Kanotu, kılıçotu, yaraotu, mayasılotu ve binbirdelik otu olarak da bilinen Sarı Kantaron otu, (Hypericum perforatum) saymakla bitmeyecek yararları olan doğada kendiliğinden yetişen bir bitkidir. Dünyanın bir çok ülkesinde çeşitli amaçlarla kullanılması yaygın olan bitki doğada tarla, yol kenarlarında, yamaçlarda, ormanlık alanlarda kendiliğinden çıkan bir bitkidir. Sarı renkli çiçekleriyle görüntüsü de çok güzel olan bitkinin çiçekli dalları toplanarak demet haline getirilerek gölgede asılarak kurutulur. Çay şeklinde tüketildiği gibi haricen kullanımı için de yağı hazırlanır. Sarı kantaron otunun yağını elde etmek için çiçekli bitki toplanarak has zeytin yağı içerisine batırılıp bir şişe içinde 14 gün güneşte bekletilir. Arada sırada sallanır. Rengi kırmızıya dönüşen bu yağ yanıklarda, yatalak hastaların yaralarında, bebeklerin pişiklerinde, güneş yanığında ve hemoroidde kullanılır.
Fazla kullanılırsa derisi hassas kişilerde alerji yapar.
Hristiyanlarda kutsal sayılan yağ, Avusturya’da İsa’nın haç kanı, Tanrı kayrası otu ve peygamber kanı gibi isimlerle de anılmaktadır. Rivayete göre Osmanlı ordusu savaşa giderken bu ottan yapılmış yağı yanlarında taşıyarak, yaralandıkları zaman yaralarına sürdüklerinde çabuk iyileşirlermiş. Bu nedenle kılıçotu olarak da bilinirmiş.
Sarı kantaron Yağı; Sırt ve bel ağrıları, siyatik ve romatizmada etkilidir.
Sarı Kantaron yağına kırmızı rengini veren, Hypericin adlı ana etken maddedir.
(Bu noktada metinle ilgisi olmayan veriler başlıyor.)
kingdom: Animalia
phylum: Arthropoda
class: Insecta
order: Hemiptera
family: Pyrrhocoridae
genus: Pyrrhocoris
Bu madde, antidepressif ve çok güçlü antiviral etkilere sahiptir.
Binbirdelikotu yağı ; ağrı kesici, iltihap önleyici ve iyileştirici özellikleriyle, en iyi yara yağıdır. Ayrıca kozmetik özelliğiyle de kullanılır. Pürüzlü yüz ciltlerinde bakım toniği olarak kullanılabilir.
Kırmızı renkli Sarı Kantaron Yağı, hematomlarda (deride mavi-mor lekeler), beze şişkinliklerinde bakım ve tedavi için kullanılır. Sarı Kantaron yağı günümüzde de bazı markaların ticari olarak hazırlayıp sundukları yağlardandır.
Haricen ağrılı bölgelere Sarı Kantaron Yağı sürülerek uygulanır.